Before you read this post, please consider donating to and otherwise furthering the hard work of Black organizers across the United States, as well as demanding justice and accountability for the Black people killed by law enforcement and white supremacy.
Let’s talk about policy. Let’s get political.
Recently, some colleagues and I created and began circulating a petition asking the Fletcher School at Tufts University – my graduate institution – to publicly release a statement indicating its support for the ongoing protests against systemic injustice against Black people in the United States. The signatures on the petition are edging 500 – that’s five hundred current students, incoming students, alumni, and staff – and the petition has since been communicated to the Dean of the Fletcher School (by the way, Fletcher did in fact release a public statement – the first of many steps necessary to create an institution that models the broader societal changes needed before we realize true justice and equity).
But I’d like to talk about one particular signature we received: “DISSENT – Fletcher educates policy makers, it’s institutional stance should be apolitical.”
I say signature, because by nature of this petition being – well – a petition, a dissent once submitted counts as a signature. And I don’t have the vaguest idea of who submitted this, and I’m okay with that. But I haven’t been able to get this idea out of my mind; that somehow, policymakers must be – and are – apolitical, and that the education of policymakers must be similarly apolitical.
Maybe in an ideal world, policymakers are just apolitical cogs in an apolitical machine that chugs along like the perfect Weberian bureaucracy: strictly professional, only tangentially aware of changes in political administrations, and committed to the pursuit of an elusive efficiency and effectiveness. But – and I think we’re all keenly aware of this reality, particularly now when we see mass uprising in the United States against entrenched anti-Blackness and injustice – we don’t live in an ideal world. And therefore, policymakers aren’t afforded the luxury of idealism.
I am a Pakistani woman. That is a policy fact. I am also a Muslim woman, another policy fact that is only sometimes extricated into Muslim and woman. And so I grew up understanding on a spiritual level that policy is only ever political, and policymakers – by extension – some of the most prime political actors in both their own domestic system and ours.

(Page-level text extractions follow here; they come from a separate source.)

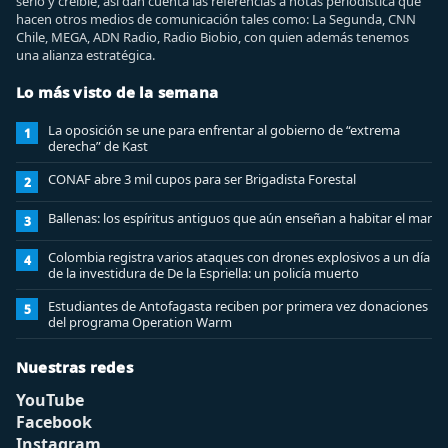
serio y creíble, así dan cuenta las referencias a notas periodística que
hacen otros medios de comunicación tales como: La Segunda, CNN
Chile, MEGA, ADN Radio, Radio Biobio, con quien además tenemos
una alianza estratégica.
Lo más visto de la semana
La oposición se une para enfrentar al gobierno de “extrema
1
derecha” de Kast
CONAF abre 3 mil cupos para ser Brigadista Forestal
2
Ballenas: los espíritus antiguos que aún enseñan a habitar el mar
3
Colombia registra varios ataques con drones explosivos a un día
4
de la investidura de De la Espriella: un policía muerto
Estudiantes de Antofagasta reciben por primera vez donaciones
5
del programa Operation Warm
Nuestras redes
YouTube
Facebook
Instagram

Policy looks like development. Policy looks like extradition agreements. Policy looks like the Consul-General. Policy looks like sanctions. Policy looks like tariffs. Policy looks political.

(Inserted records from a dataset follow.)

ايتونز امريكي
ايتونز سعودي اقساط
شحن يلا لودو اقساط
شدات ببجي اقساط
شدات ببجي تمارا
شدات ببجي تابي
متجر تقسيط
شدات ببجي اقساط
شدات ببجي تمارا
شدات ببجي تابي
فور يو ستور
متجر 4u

So who thinks policy is apolitical?
I don’t know for sure, because I don’t know who this person is that signed our petition indicating their dissent. Maybe it’s the people who aren’t by affected policy (or think they aren’t); maybe it’s the people who don’t know what sanctions look like in reality; maybe it’s people who don’t know how foreign policy actually works Over There; maybe it’s people who grew up x-collar/in x-community/with x-income/in an x-neighborhood and feel so deeply that policy should be apolitical that they begin to believe it is apolitical and anyone who insists the contrary is the anomaly.
So, then, who thinks policy is political?
People who have been shortchanged by resource allocation know policy is political. Teachers who see how funds to school districts are allocated and know they’ll have to bring things into their classroom on their own dime know that policy is political. The Consul-General of the Pakistani consulate in Dubai knows that policy is political. The NGO-intern helping draft a budget for their development project that has to be submitted to USAID by EOD knows that policy is political.
People who call policy what it is – political – are derided. Accused of making policy something different than what it was during their time, during their education. A policymaker’s job is to be above politics, beyond politics.
This is a fantasy. This is a fiction.
And I could be wrong here, but it’s my instinct that when people are forced to confront the political reality of policy, those people who stand to benefit from the
(a)politics of policy are necessarily shocked out of their system, because they’re forced to contend with the fact that perhaps now policy will begin to affect them. Changemakers, instead of making policy apolitical, operating by leaning into the politics and recentering it until the politics is one of equity, one of justice. And so the folks that insist on an apolitical policy are jarred by, angered by, maybe even afraid of the audacity inherent in equity.
I don’t know how really to end this post, but perhaps it’s by saying this: when people call for change in the form of liberation of a people – particularly Black people – the response shouldn’t be fear, it should be eagerness, excitement. Because liberation – not any other system – is the rising tide that lifts all of us.